Google Cloud Storage
Google's Cloud Storage service is fairly similar to Amazon S3, using the same
terminology like "buckets". As with Amazon S3, the most straightforward way of
uploading data to Google Cloud Storage is the gsutil
tool, contained in the
Google Cloud SDK. This can be obtained from the Google Cloud SDK site, and has installation instructions
for several Linux distributions (both apt-based and rpm-based ones), macOS and
Windows.
After installing the Google Cloud SDK and authorizing it (using gcloud init
or
gcloud auth login
), the gsutil
tool can be used to list, download,
upload and otherwise manage Google Cloud Storage files.
How to write directly to Google Cloud Storage
To accept input from another program, the gsutil cp
command accepts -
as
the local file argument, to signify the standard input. Our CLI tools in turn
accept stdout:
as their output, optionally followed by a file extension, to
write their output on the standard output.

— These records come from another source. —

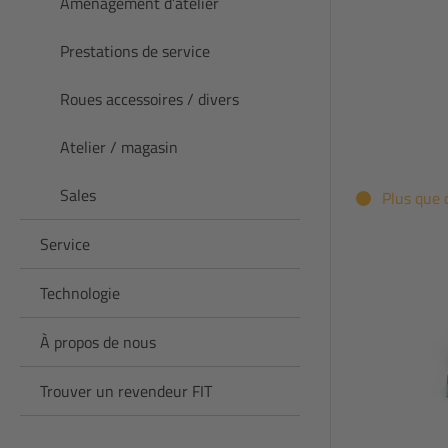
Aménagement d’atelier
Prestations de service
Roues accessoires / divers
Atelier / magasin
Sales
Plus que 
Service
Technologie
À propos de nous
Trouver un revendeur FIT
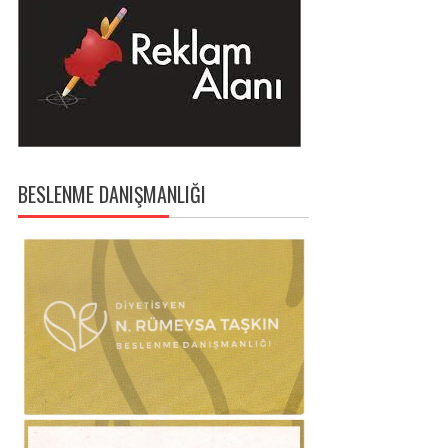
BESLENME DANIŞMANLIĞI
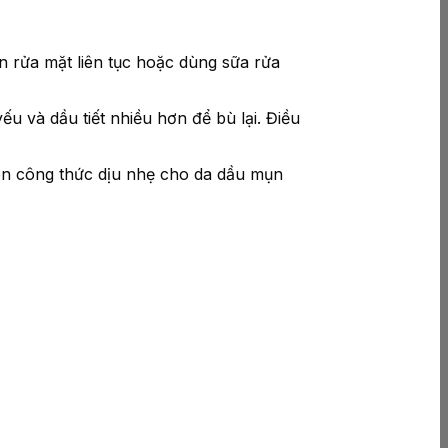
n rửa mặt liên tục hoặc dùng sữa rửa
u và dầu tiết nhiều hơn để bù lại. Điều
ên công thức dịu nhẹ cho da dầu mụn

For example, to convert an MP4 file "test.mp4" to fragmented MP4 using Unified Packager, and simultaneously upload it to an Google Cloud Storage bucket named "mybucket", you run:
#!/bin/bash
mp4split -o stdout:.ismv test.mp4 | gsutil cp - gs://mybucket/test.ismv
Unified Packager will write its output in 4MB chunks, and gsutil
will read
as much as it needs to perform its multiple chunk uploads,
if necessary.
Error handling while writing to Google Cloud Storage
Similar to the error handling method used for uploading to S3, the set -o
pipefail
shell command can be used to detect that errors occurred in any of
the commands used in a shell pipeline. For example:
#!/bin/bash
set -o pipefail; \
mp4split -o stdout:.ismv test.mp4 | \
gsutil cp - gs://mybucket/test.ismv ||
gsutil rm gs://mybucket/test.ismv
In this example, if either mp4split
throws an error while processing
"test.mp4", or gsutil cp
throws an error while uploading the result, the
gsutil rm
command after the ||
will be run, deleting the partial output
on Google Storage.